Près de 500 Congolais du parti Condor en Allemagne intègrent le RCD

Des membres du parti Condor, créé par Paul Kabaidi wa Kabaidi.

C'EST sans doute l'une des communautés nationales les plus actives à l'étranger : il s'agit des membres du parti Condor, créé par Paul Kabaidi wa Kabaidi. À la suite d'un activisme politique exemplaire, ils s'étaient réunis autour de cette étiquette pour défendre leurs droits comme citoyens du monde. Nombre d'entre eux sont des "sans papiers" et connus des autorités allemandes. Ils ne cessent d'être harcelés par les tribunaux. Beaucoup ont vu leurs droits d'asile rejetés.

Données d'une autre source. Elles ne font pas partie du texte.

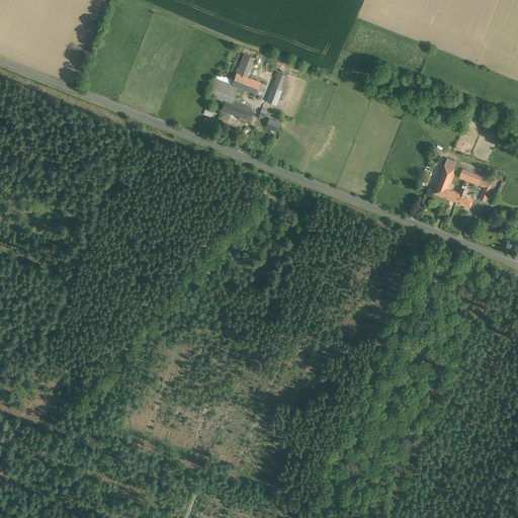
[(256,59),(244,54),(236,73),(249,78),(252,70),(256,59)]
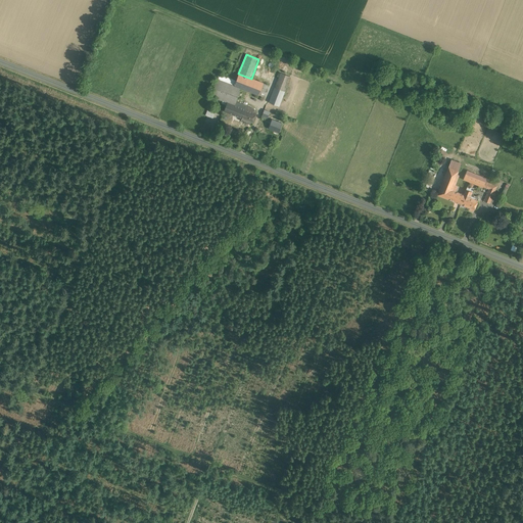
[(263,74),(254,70),(251,79),(259,82),(263,74)]
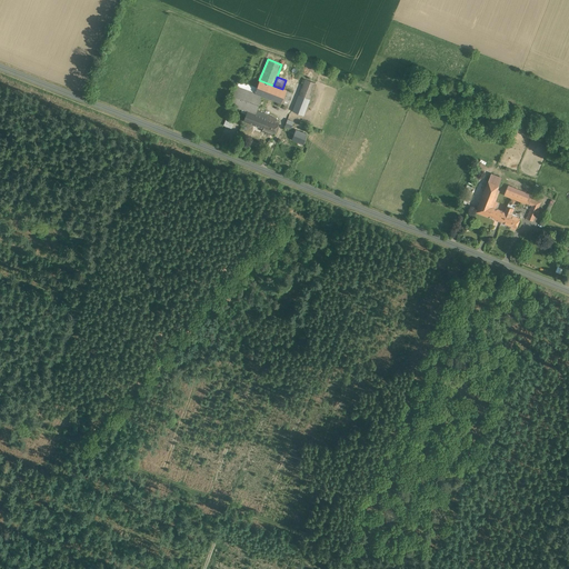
[(273,86),(259,80),(257,88),(255,92),(255,93),(262,96),(288,106),(292,93),(282,89),(273,86)]
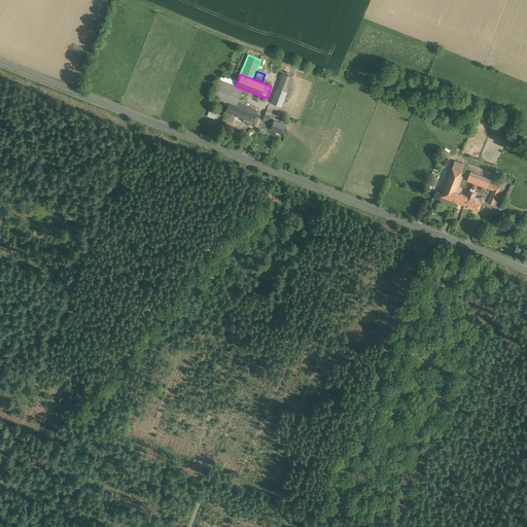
[(283,74),(272,103),(281,106),(292,77),(283,74)]
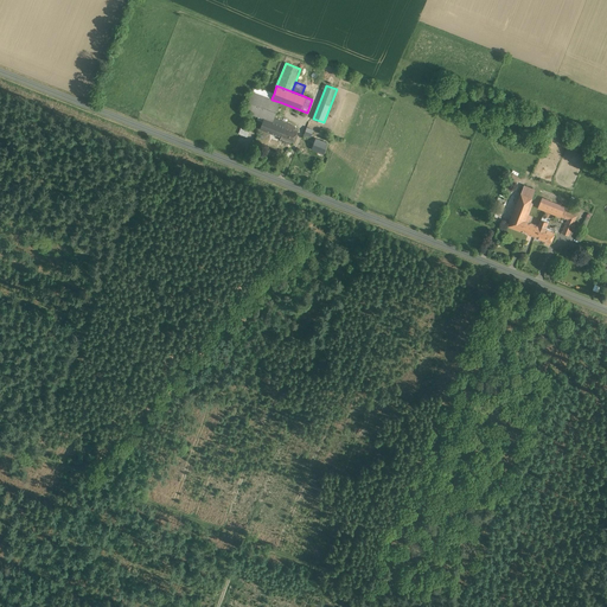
[(274,94),(254,87),(251,91),(272,98),(274,94)]
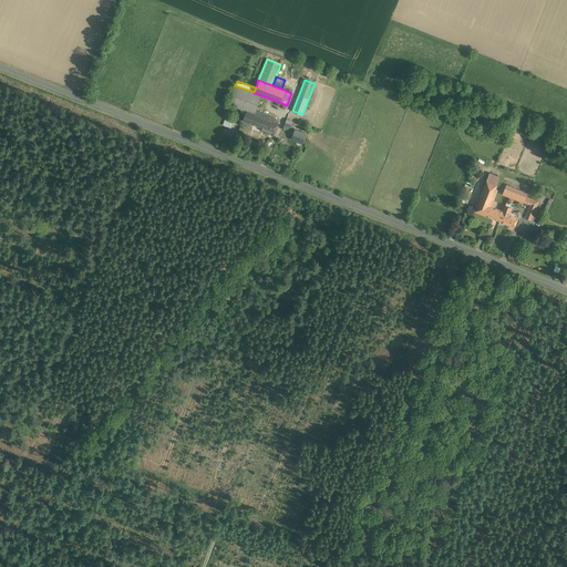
[(254,92),(235,85),(228,104),(247,112),(247,111),(255,114),(256,111),(261,95),(254,93),(254,92)]
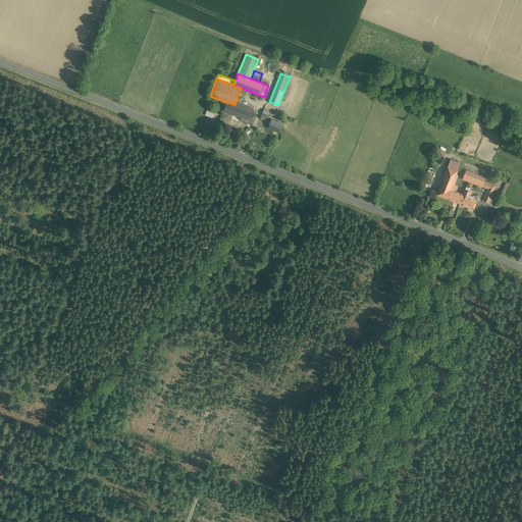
[(245,106),(236,102),(235,105),(227,102),(227,103),(224,111),(241,117),(245,106)]
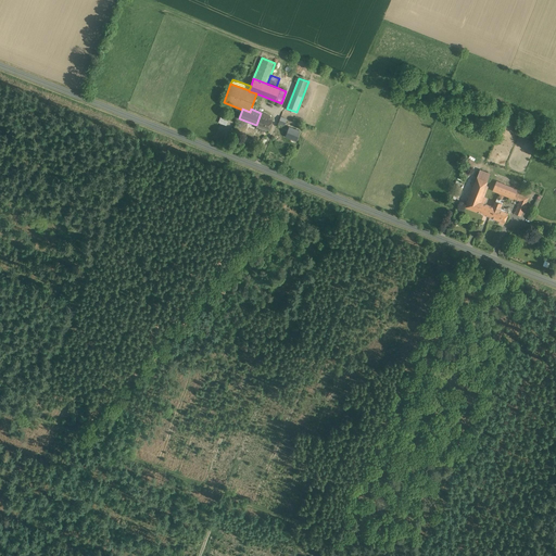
[(267,115),(261,113),(256,125),(257,125),(256,128),(268,133),(273,121),(266,118),(267,115)]
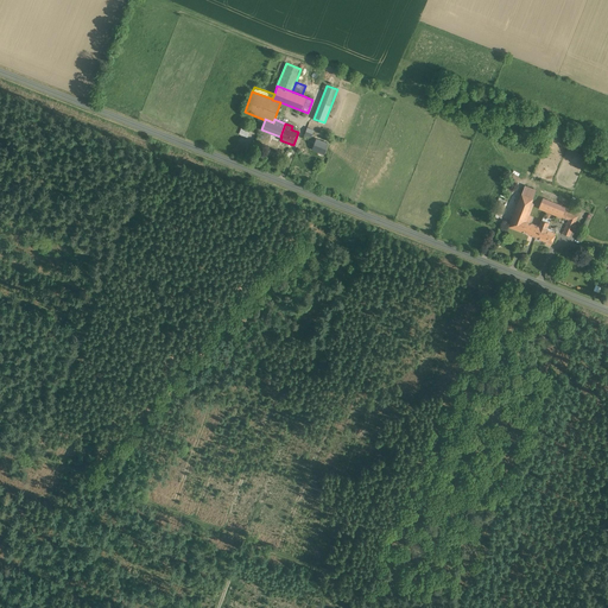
[(239,134),(248,137),(251,130),(241,126),(239,134)]
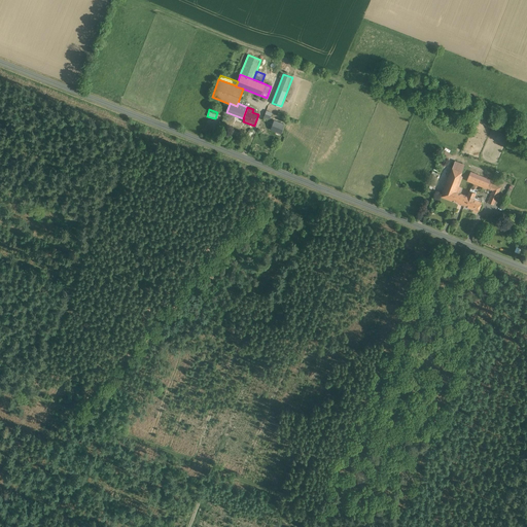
[(284,125),(274,120),(271,130),(281,134),(284,125)]
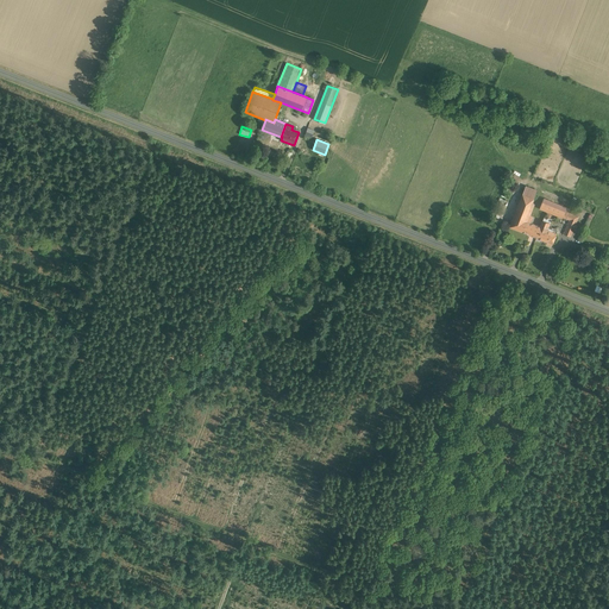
[(533,198),(522,194),(516,207),(531,213),(534,203),(532,202),(533,198)]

Ils n'auraient commis qu'une "faute", soit de refuser d'aliéner leur liberté, soit de vouloir tout simplement survivre. Ils n'ont jamais croisé les bras. Au nombre de près de 500, avec en tête le représentant légal M. Yondo Mboso José, ils viennent de rejoindre en bloc le Rassemblement congolais pour la Démocratie, RCD, qui lutte au Congo pour évincer du pouvoir le président Kabila. Faisant suite à des entretiens que leur comité a eus le 30 mai à Munich à l'hôtel Holiday Inn avec le membre du Bureau politique et de l'Exécutif du RCD, le prof. Kin-kiey Mulumba, ils écrivent dans une correspondance qui lui est adressée datée du 4 juillet que la section Condor "est prête à soutenir matériellement, financièrement et moralement la lutte armée que mène le Rassemblement congolais pour la Démocratie, qui est l'unique voie valable et susceptible de mettre un terme à la dictature génocidaire de Kabila afin de réhabiliter le processus consacré pour le Peuple congolais réuni en conférence nationale en vue de l'émergence d'un État de droit et de la démocratie dans notre pays." Ils invitent dans une lettre signée par Mme Kiadi Mayamona et M. Mampa Kiala, responsables affaires sociales et relations publiques, des membres du Comité exécutif du RCD à animer fin juillet une conférence à Munich devant la communauté et des membres de la société civile allemande. Kiadi et Mampa font part de "l'oppression systématique de toute autre opinion (que celle prônée officiellement) par le gouvernement aventurier de M. Kabila, de violations des droits de l'homme et de droits internationaux humanitaires, d'exactions, arrestations arbitraires, extorsions, confiscation et expropriation illégales des biens d'autrui (fonds en espèces, entreprises, immeubles, véhicules, meubles, etc.) ainsi que le refus catégorique de tout consensus."